Steps to Add a New Task

1. Create a New Task Class

  • Extend the BaseTask class to define your custom task.

  • Create a new Python file in the czbenchmarks/tasks/ directory (or in a subdirectory if the task is modality-specific).

    Example:

    from typing import List, Set
    from czbenchmarks.tasks.base import BaseTask
    from czbenchmarks.datasets import DataType
    from czbenchmarks.metrics.types import MetricResult
    from czbenchmarks.models.types import ModelType
    
    class MyTask(BaseTask):
        def __init__(self, my_param: int = 10):
            self.my_param = my_param
    
        @property
        def display_name(self) -> str:
            return "My Example Task"
    
        @property
        def required_inputs(self) -> Set[DataType]:
            return {DataType.METADATA}
    
        @property
        def required_outputs(self) -> Set[DataType]:
            return {DataType.EMBEDDING}
    
        def _run_task(self, data, model_type: ModelType):
            # Retrieve necessary data
            self.embedding = data.get_output(model_type, DataType.EMBEDDING)
            self.labels = data.get_input(DataType.METADATA)["cell_type"]
            # Implement your task logic here
            # e.g., calculate some predictions or transform embeddings
    
        def _compute_metrics(self) -> List[MetricResult]:
            # Compute and return a list of MetricResult objects
            metric_value = ...  # Replace with actual computation
            return [MetricResult(metric_type="my_metric", value=metric_value)]
    
  • Consult czbenchmarks/tasks/base.py for interface details and best practices.
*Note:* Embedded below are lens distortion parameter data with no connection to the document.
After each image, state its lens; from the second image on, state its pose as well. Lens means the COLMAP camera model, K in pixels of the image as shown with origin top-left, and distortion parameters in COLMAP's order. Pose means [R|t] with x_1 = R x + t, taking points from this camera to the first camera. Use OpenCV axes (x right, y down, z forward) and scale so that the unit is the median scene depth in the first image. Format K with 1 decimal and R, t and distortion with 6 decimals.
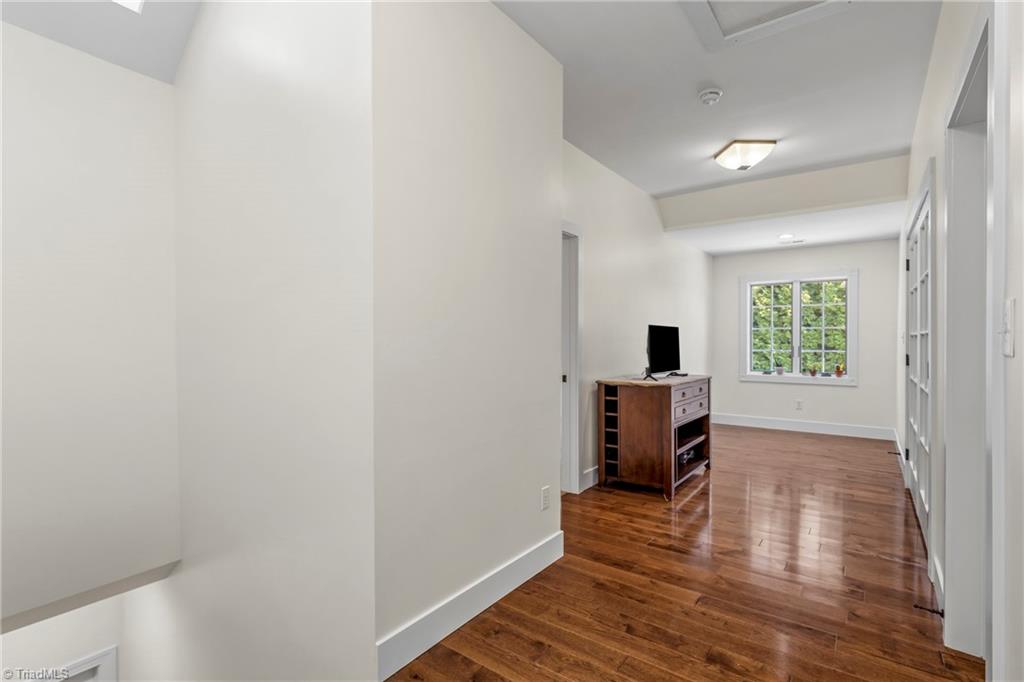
lens RADIAL K [[473.0, 0, 514.3], [0, 473.0, 342.9], [0, 0, 1]] dist [-0.000300, 0.000066]
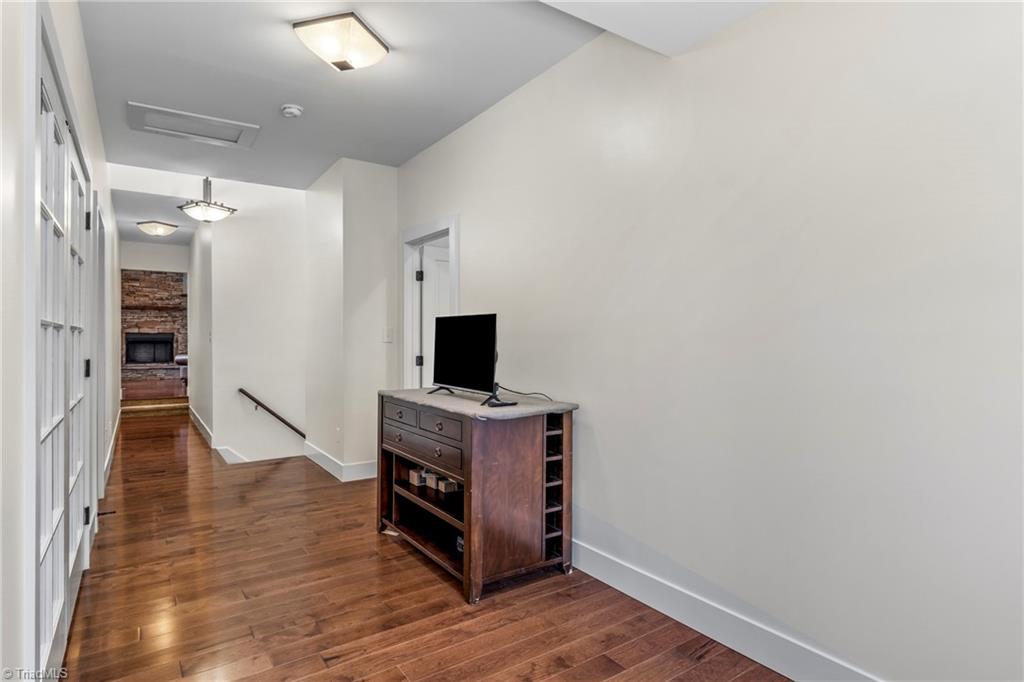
lens RADIAL K [[539.8, 0, 513.0], [0, 539.8, 339.0], [0, 0, 1]] dist [0.003031, 0.000177]
pose [[-0.314908, 0.006022, -0.949103, 1.025634], [-0.003153, 0.999968, 0.007391, -0.010189], [0.949117, 0.005320, -0.314879, 1.353413]]
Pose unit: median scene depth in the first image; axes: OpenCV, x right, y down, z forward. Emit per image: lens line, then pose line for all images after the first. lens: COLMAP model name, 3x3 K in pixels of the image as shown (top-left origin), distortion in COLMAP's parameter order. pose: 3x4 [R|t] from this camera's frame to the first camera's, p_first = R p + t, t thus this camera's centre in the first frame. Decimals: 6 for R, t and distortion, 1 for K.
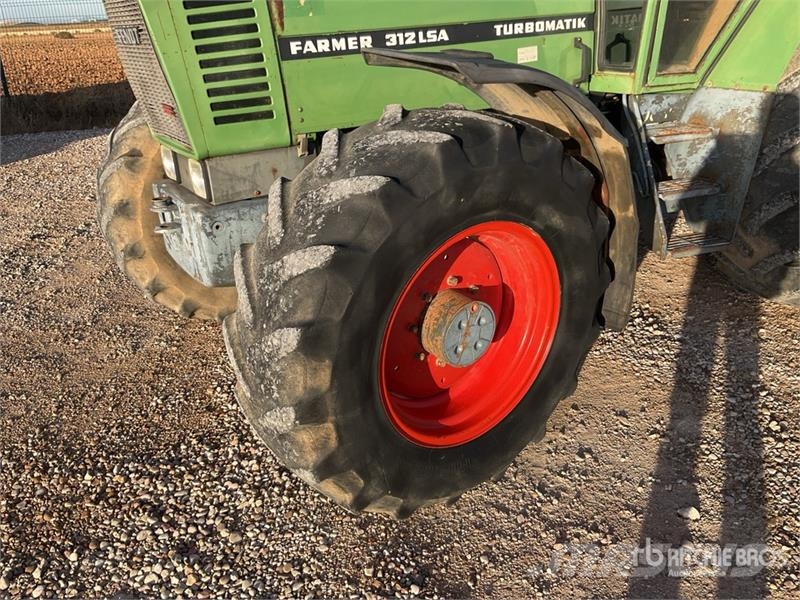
lens RADIAL K [[674.3, 0, 400.0], [0, 674.3, 300.0], [0, 0, 1]] dist [0.169730, -0.323787]
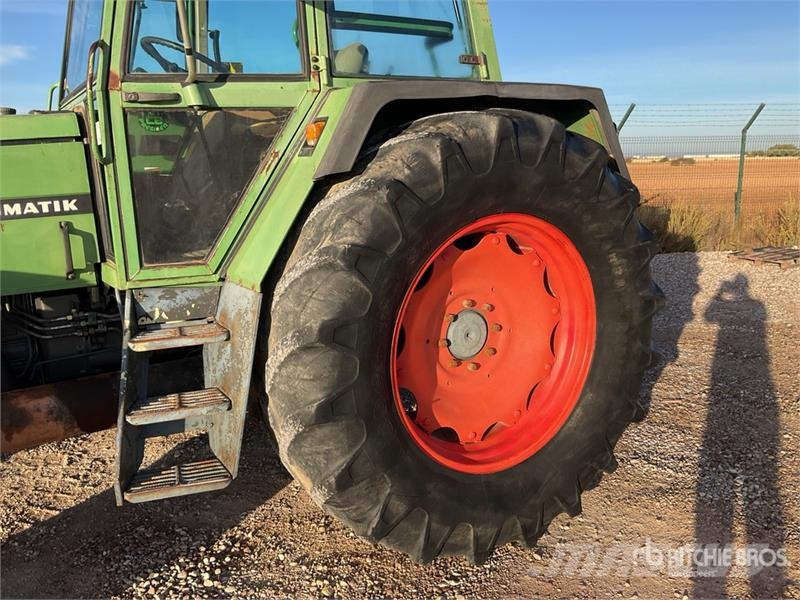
lens RADIAL K [[663.3, 0, 396.8], [0, 663.3, 295.8], [0, 0, 1]] dist [0.090261, -0.178795]
pose [[0.999478, 0.017709, -0.027015, 0.843668], [-0.022624, 0.980715, -0.194132, -0.176803], [0.023056, 0.194642, 0.980603, 0.280554]]
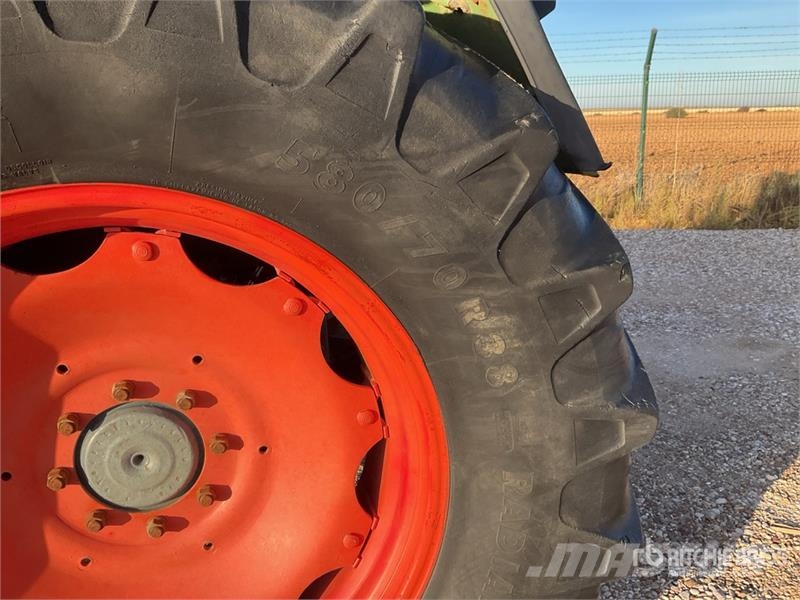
lens RADIAL K [[663.3, 0, 396.8], [0, 663.3, 295.8], [0, 0, 1]] dist [0.090261, -0.178795]
pose [[0.945884, 0.097785, -0.309421, 1.265897], [-0.132101, 0.986965, -0.091919, -0.436439], [0.296399, 0.127820, 0.946472, 0.989243]]
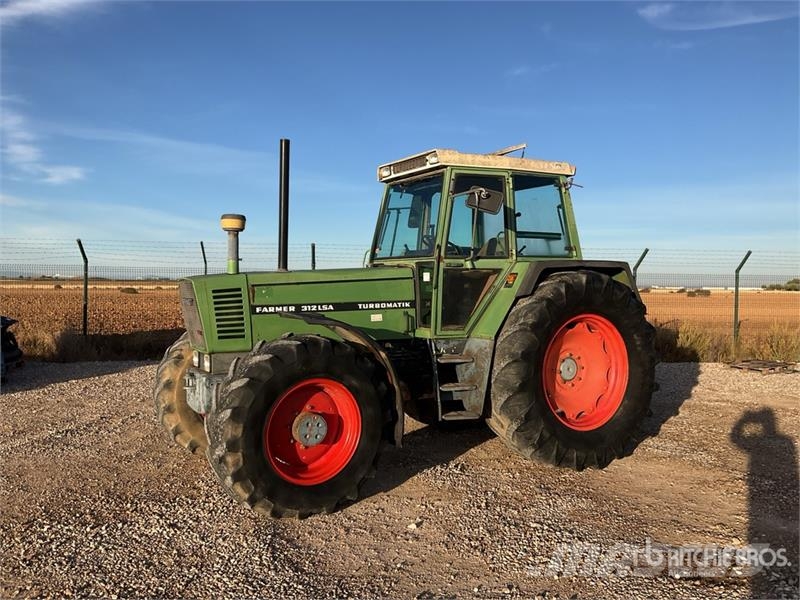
lens RADIAL K [[674.3, 0, 400.0], [0, 674.3, 300.0], [0, 0, 1]] dist [0.169730, -0.323787]
pose [[0.997913, 0.042857, -0.048306, 0.414981], [-0.057437, 0.930945, -0.360614, 0.383897], [0.029516, 0.362636, 0.931463, -1.084110]]
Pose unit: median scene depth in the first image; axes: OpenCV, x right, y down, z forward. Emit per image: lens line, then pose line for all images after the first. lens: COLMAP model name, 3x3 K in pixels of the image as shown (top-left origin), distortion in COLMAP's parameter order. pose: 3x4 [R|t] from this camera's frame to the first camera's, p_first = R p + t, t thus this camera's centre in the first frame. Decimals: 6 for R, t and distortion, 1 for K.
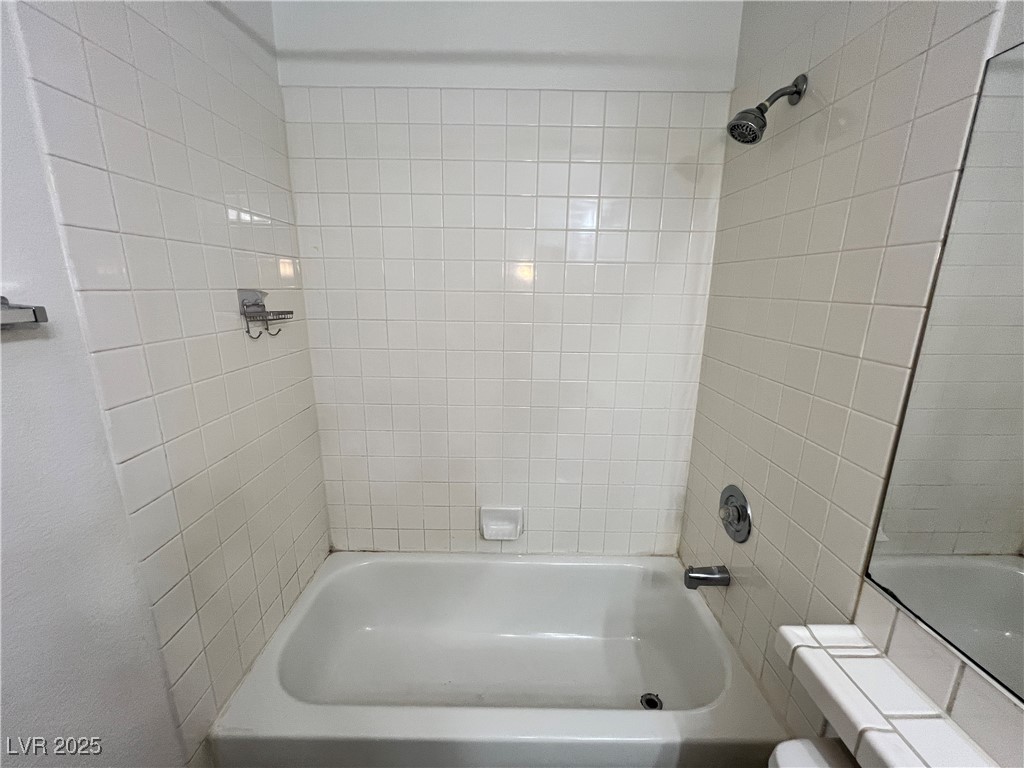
lens RADIAL K [[410.0, 0, 510.9], [0, 410.0, 385.7], [0, 0, 1]] dist [-0.001405, 0.000386]
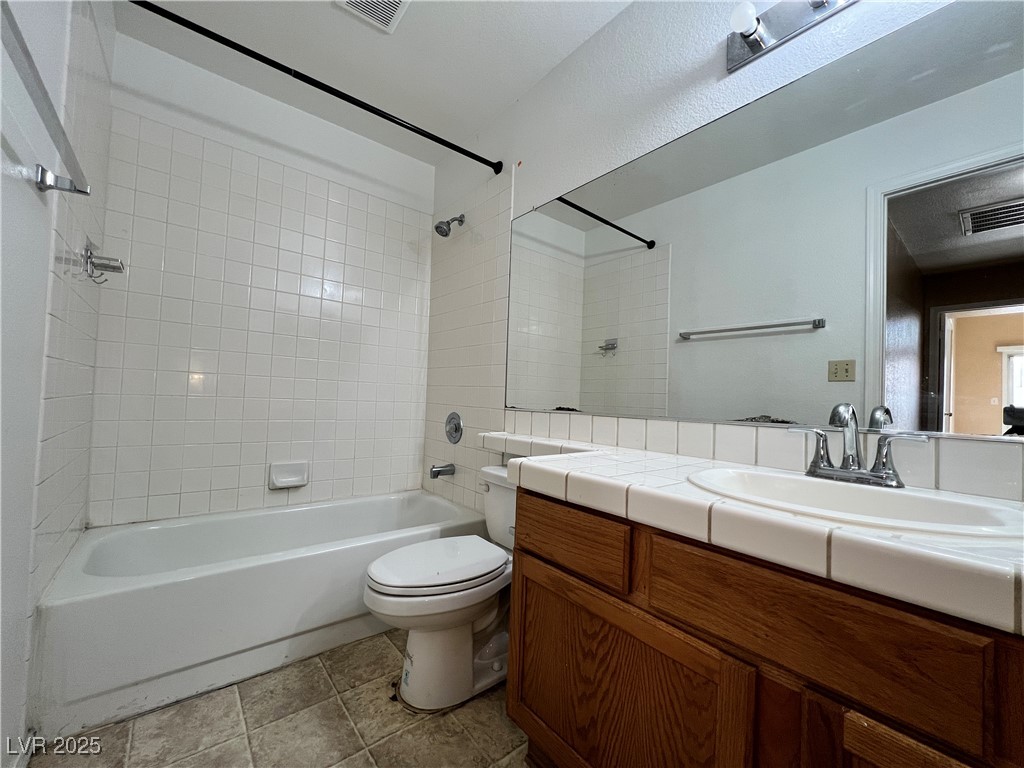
lens RADIAL K [[410.0, 0, 510.9], [0, 410.0, 385.7], [0, 0, 1]] dist [-0.001405, 0.000386]
pose [[0.775705, 0.036579, 0.630035, -0.383724], [0.119669, 0.971681, -0.203753, 0.527164], [-0.619646, 0.233448, 0.749360, -0.521326]]
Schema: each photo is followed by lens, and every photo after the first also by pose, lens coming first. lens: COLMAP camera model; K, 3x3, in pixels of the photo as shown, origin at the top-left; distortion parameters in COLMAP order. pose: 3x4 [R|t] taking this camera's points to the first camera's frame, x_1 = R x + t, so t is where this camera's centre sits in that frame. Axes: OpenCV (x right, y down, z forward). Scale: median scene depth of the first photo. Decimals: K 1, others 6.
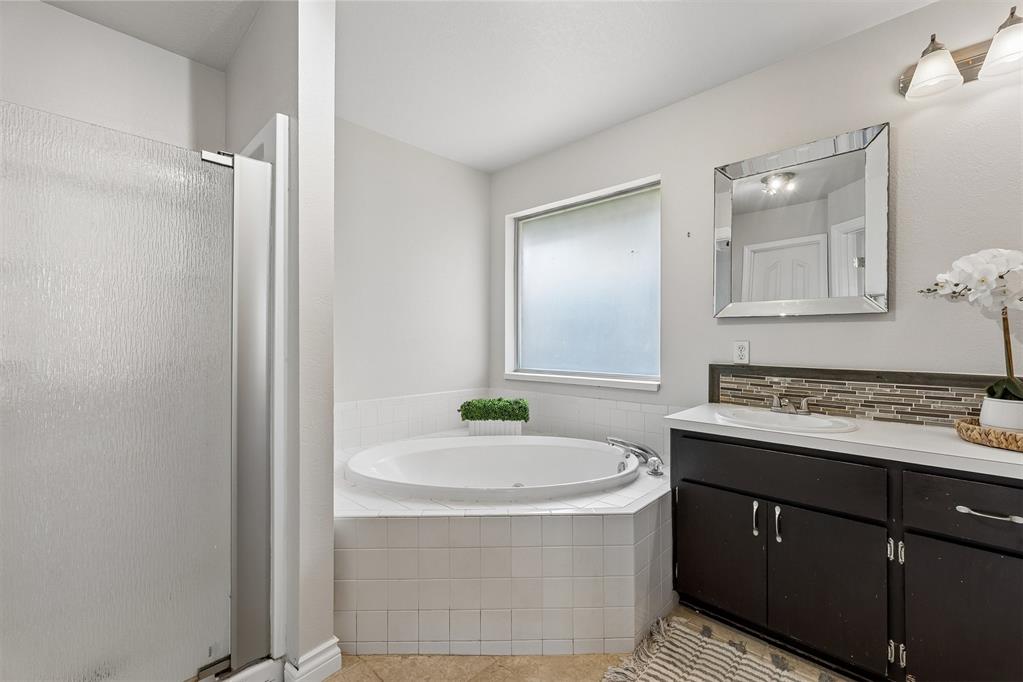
lens RADIAL K [[429.0, 0, 506.9], [0, 429.0, 340.0], [0, 0, 1]] dist [0.002707, 0.000172]
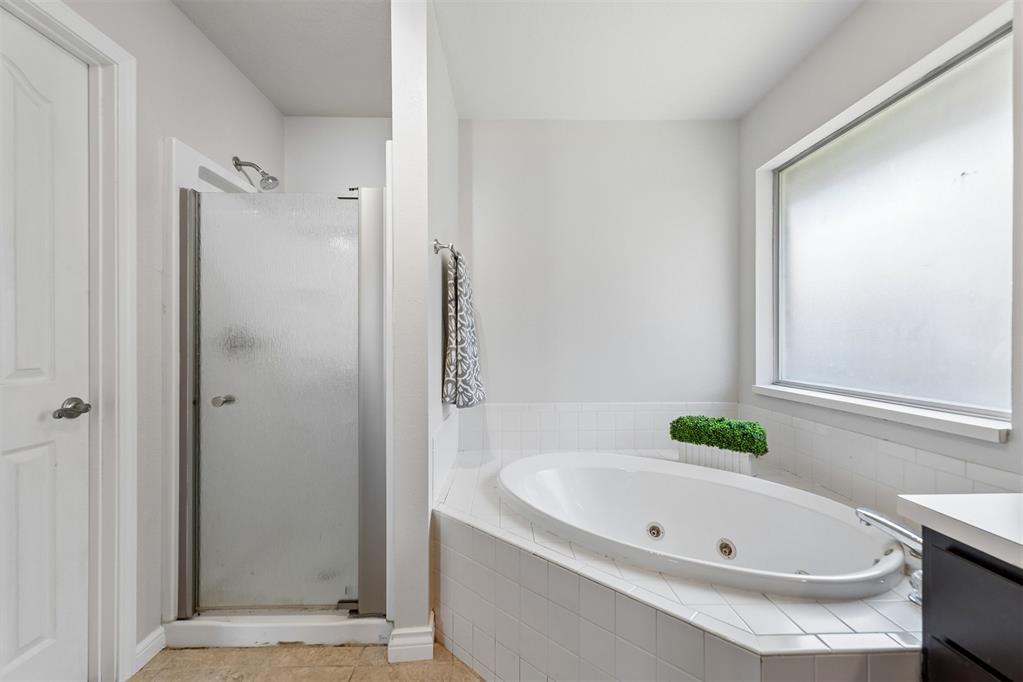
lens RADIAL K [[429.0, 0, 512.4], [0, 429.0, 342.0], [0, 0, 1]] dist [0.002707, 0.000172]
pose [[0.708228, -0.001555, -0.705982, 0.261155], [0.007351, 0.999960, 0.005172, -0.004106], [0.705946, -0.008852, 0.708211, 0.217485]]
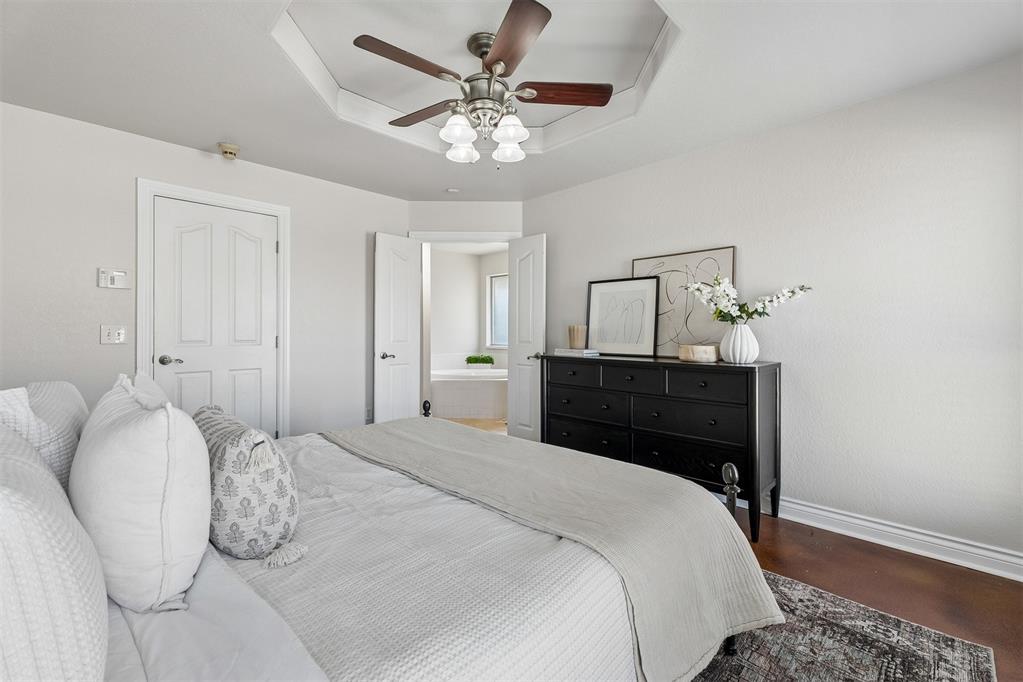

  • Use display_name to provide a human-readable name for use when displaying your task

  • Use the required_inputs and required_outputs properties to specify the data types your task needs.

    • required_inputs: Data your task consumes (e.g., DataType.METADATA).

    • required_outputs: Data your task produces or depends on (e.g., DataType.EMBEDDING).

  • Use data.get_input() and data.get_output() to retrieve the necessary inputs and outputs.

  • Implement the _run_task method to define the core logic of your task.

  • Use the _compute_metrics method to calculate and return metrics as a list of MetricResult objects. If your task requires a Metric that is not already supported by cz-benchmarks, refer to Adding a New Metric.

5. Register the Task

  • In the src.czbenchmarks.tasks.utils.TASK_NAMES array, add a new value for your task.

Best Practices

  • Single Responsibility: Ensure your task has a clear and focused purpose.

  • Error Handling: Include robust error handling and logging.

  • Code Quality: Use type hints and follow the project’s coding style.

  • Testing: Write unit tests to validate your task’s functionality.